Parasites can have profound effects on host physiology, behavioral type, and correlations between these traits. Pre-infection, behavior and physiology can influence the risk of becoming infected by parasites. For example, individuals who are more active may increase their risk of encountering parasites, putting that individual at a greater risk of becoming infected relative to a less active individual. Post-infection, adaptive responses by the host to infection, pathology, or parasite manipulation of host phenotype can modify average host behavior and correlations between behaviors. Reviews on the effects of parasites on host personality traits can be found here and here. I explore interactions between parasites and the phenotype of their host using California killifish (Fundulus parvipinnis) and their phentoypically manipulative trematode parasites.

California killifish brain, covered in EUHA metacercariae (small, clear balls with white spot).

California killifish are one of the most abundant fish species in the estuaries of Southern California and Baja California. Killifish are host to two phenotypically manipulative trematode parasites. One of these parasites (Euhaplorchis californiensis or EUHA) lives on the fish’s brain, while the other (Renicola buchanani or RENB) lives in the fish’s liver. Infection with RENB and EUHA is associated with an increase in the frequency of conspicuous behaviors in California killifish. These conspicuous behaviors include flashing the killifish’s silvery belly up towards the sun, quick jerks forward, and body contortions. Conspicuous behaviors not only draw the attention of human observers, but also appear to draw the attention of predatory birds. Relative to uninfected killifish, infected killifish are 10-30 times more likely to be consumed by predatory birds, which are the definitive host for both parasites! This is a classic example of parasite behavioral manipulation, in which parasites modify the behavior of their hosts in order to increase their probability of being transmitted to the next host in the parasite’s life cycle. While the mechanisms through which manipulation occurs are still unclear, changes in neurotransmitter activity following infection with EUHA have been documented. These neurotransmitters are associated with behavioral traits and behavioral correlations in other fish species, and so we expect that infection with EUHA may modify numerous aspects of host behavior.  A video documenting this manipulation can be found below.

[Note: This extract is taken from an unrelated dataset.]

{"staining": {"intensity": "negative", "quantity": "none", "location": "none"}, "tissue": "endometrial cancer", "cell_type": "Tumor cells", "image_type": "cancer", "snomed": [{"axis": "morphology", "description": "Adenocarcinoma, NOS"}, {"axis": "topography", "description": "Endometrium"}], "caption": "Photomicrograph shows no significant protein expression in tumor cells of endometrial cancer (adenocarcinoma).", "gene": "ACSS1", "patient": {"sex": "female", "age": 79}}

Stress and sex hormones may also play an important role in behavioral interactions between parasites and host behavior, as they both influence host behavior (which could affect the probability of encountering a parasite) and influence immune system functioning (which could increase or decrease the risk of infection given an encounter with a parasite). Additionally, either parasite could be manipulating the production of hormones, with subsequent implications for host behavior. My advisor, Andy Sih, and I are collaborating with the Ecological Parasitology Lab at the University of California Santa Barbara and the Earley Lab at the University of Alabama to explore how killifish behavioral traits and hormones influence an individual’s risk of becoming infected by EUHA and RENB as well as how behavior and hormones change in the killifish following infection. This research is funded through the National Science Foundation, Animal Behaviour Society, University of California Natural Reserve System, the #SciFund Challenge, and the University of California Davis.